> Consignes
1: Répondez aux questions suivantes d'après le texte fourni.
(a) À quelle date les mesures d'adaptation au droit de l'UE sont-elles entrées en vigueur ?
(b) Quelle est la durée maximale de la période d'essai pour les cadres ?
(c) À quelle date la mesure supprimant la dérogation entrera-t-elle en vigueur ?
2: Relevez, s'il vous plaît, toutes les catégories socio-professionnelles citées dans le texte fourni, avec la durée maximale de période d'essai de chacune.

> Texte fourni
══════

Pour se mettre en conformité avec le droit européen, la loi Française évolue. Les mesures d'adaptation au droit de l'UE sont entrées en vigueur le 11 mars 2023. Certaines d'entre elles sont applicables dès à présent, d'autres attendent encore leurs décrets d'application. Ces mesures sociales auront un impact sur la gestion RH et paye. Concrètement, que change la loi d'adaptation au droit Européen ? Tour d'horizon des mesures !
1- La durée des périodes d'essai
Avant l'entrée en vigueur des mesures de la loi d'adaptation au droit Européen, les règles étaient les suivantes :
- Principe : la loi portant modernisation du marché du travail de 2008 a fixé des règles concernant les durées maximales de période d'essai. Celles-ci varient en fonction de la catégorie socio-professionnelle :
- Ouvriers et employés : 2 mois ;
- Agents de maîtrise et techniciens : 3 mois
- Cadres : 4 mois
- Dérogation : des durées de périodes d'essai plus longues pouvaient êtes appliquées lorsqu'elle était prévue par un accord de branche conclu avant le 26 juin 2008.
La loi d'adaptation au droit Européen supprime cette dérogation (article L.221-22 du Code du travail). Il ne sera plus possible de déroger à la durée des périodes d'essai fixées par le Code du travail, sauf si les durées prévues sont plus courtes. Ainsi le contrat de travail ne doit plus comporter de clause permettant de passer outre la nouvelle Loi d'adaptation.
Cette mesure entrera en vigueur le 9 septembre 2023, pour laisser le temps aux partenaires sociaux de modifier les accords collectifs concernés, puis de mettre à jour leur logiciel de paie afin de les rendre conformes avec la Loi.

══════

> Données présentées
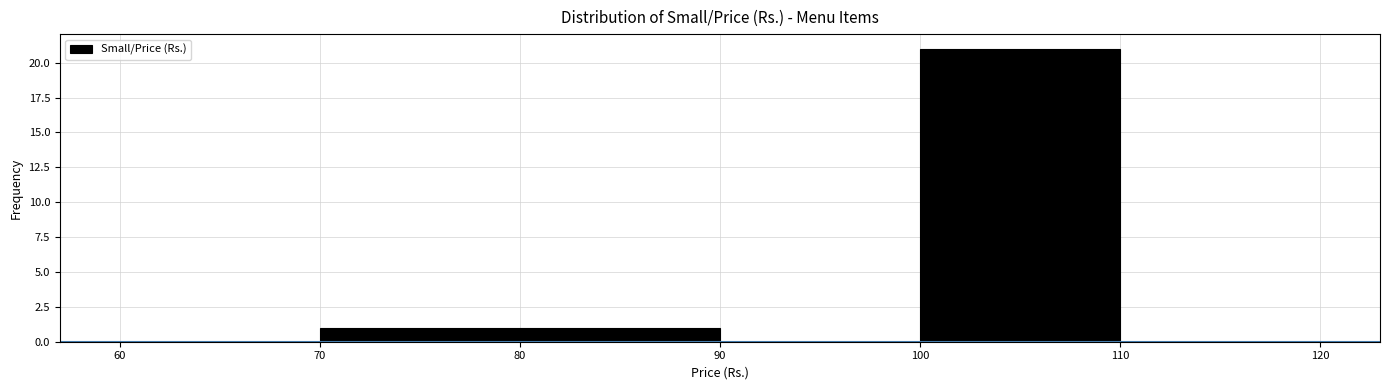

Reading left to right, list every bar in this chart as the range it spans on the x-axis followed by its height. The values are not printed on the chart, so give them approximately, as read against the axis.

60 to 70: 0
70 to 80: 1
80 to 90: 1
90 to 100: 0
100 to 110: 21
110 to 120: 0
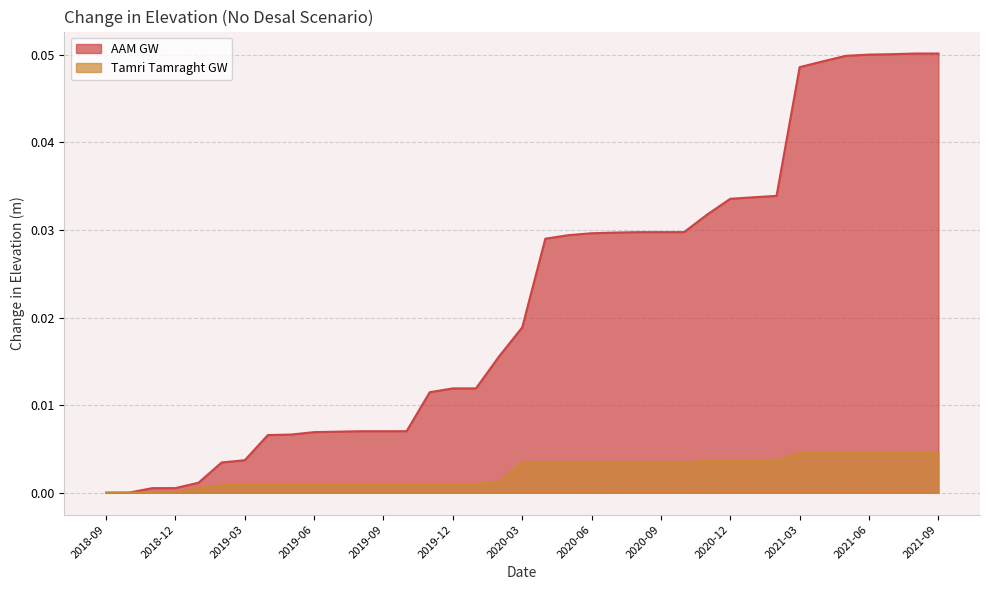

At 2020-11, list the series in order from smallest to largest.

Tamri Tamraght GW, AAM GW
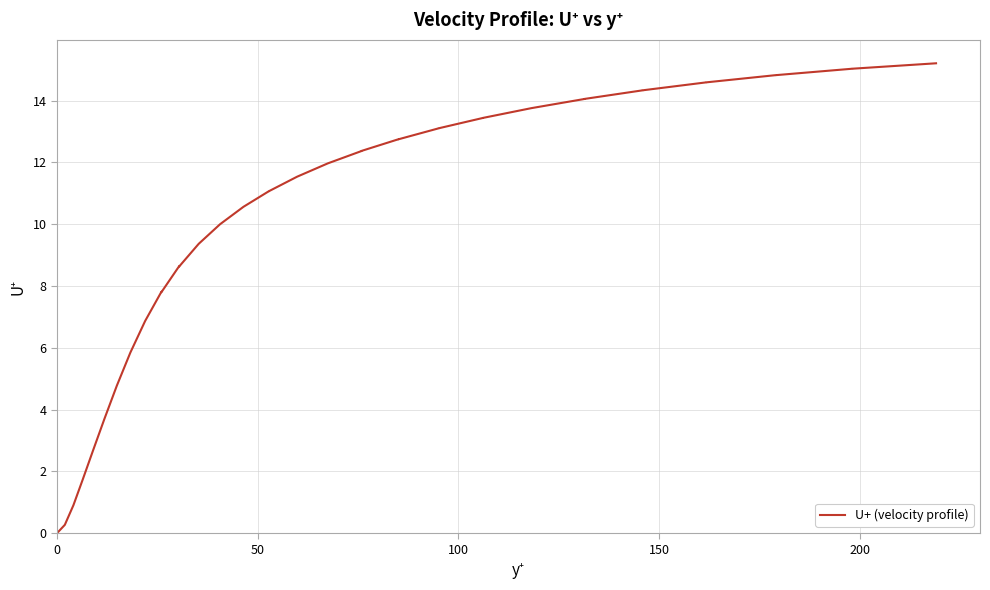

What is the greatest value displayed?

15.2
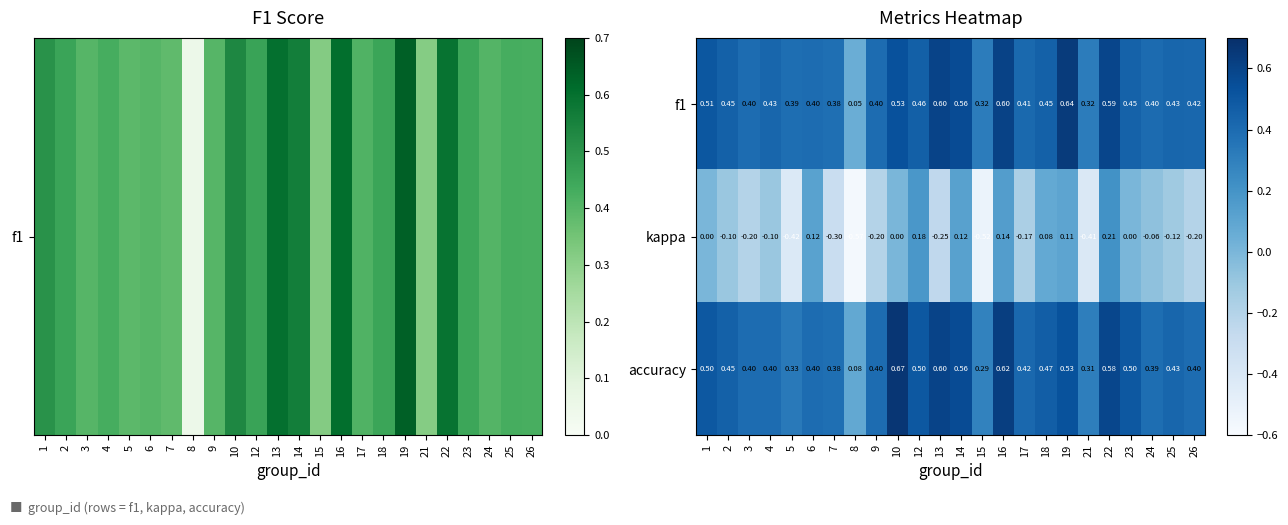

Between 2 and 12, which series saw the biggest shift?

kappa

══════

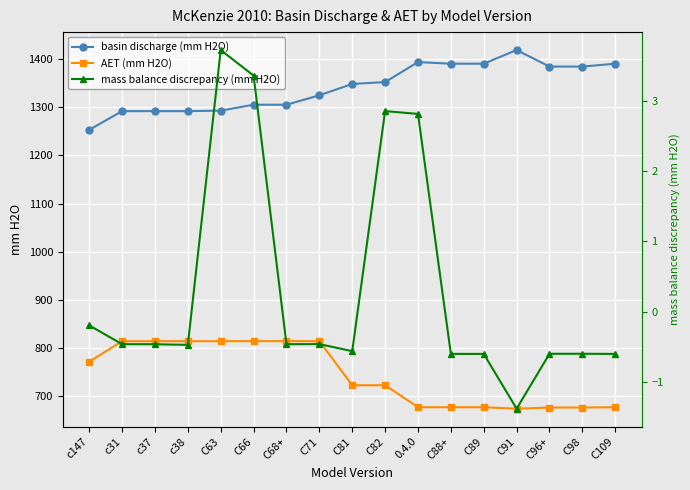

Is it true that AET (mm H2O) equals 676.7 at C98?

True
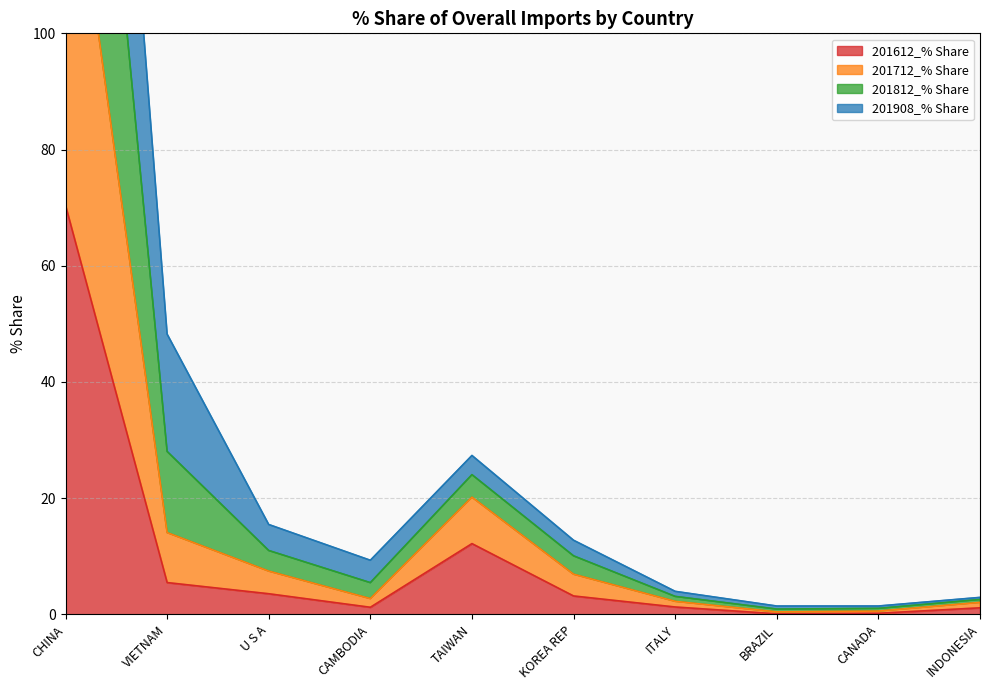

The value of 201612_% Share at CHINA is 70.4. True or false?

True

══════

> Corrigé
1:
(a) Le 11 mars 2023.
(b) 4 mois.
(c) Le 9 septembre 2023.

2:
- Ouvriers et employés : 2 mois
- Agents de maîtrise et techniciens : 3 mois
- Cadres : 4 mois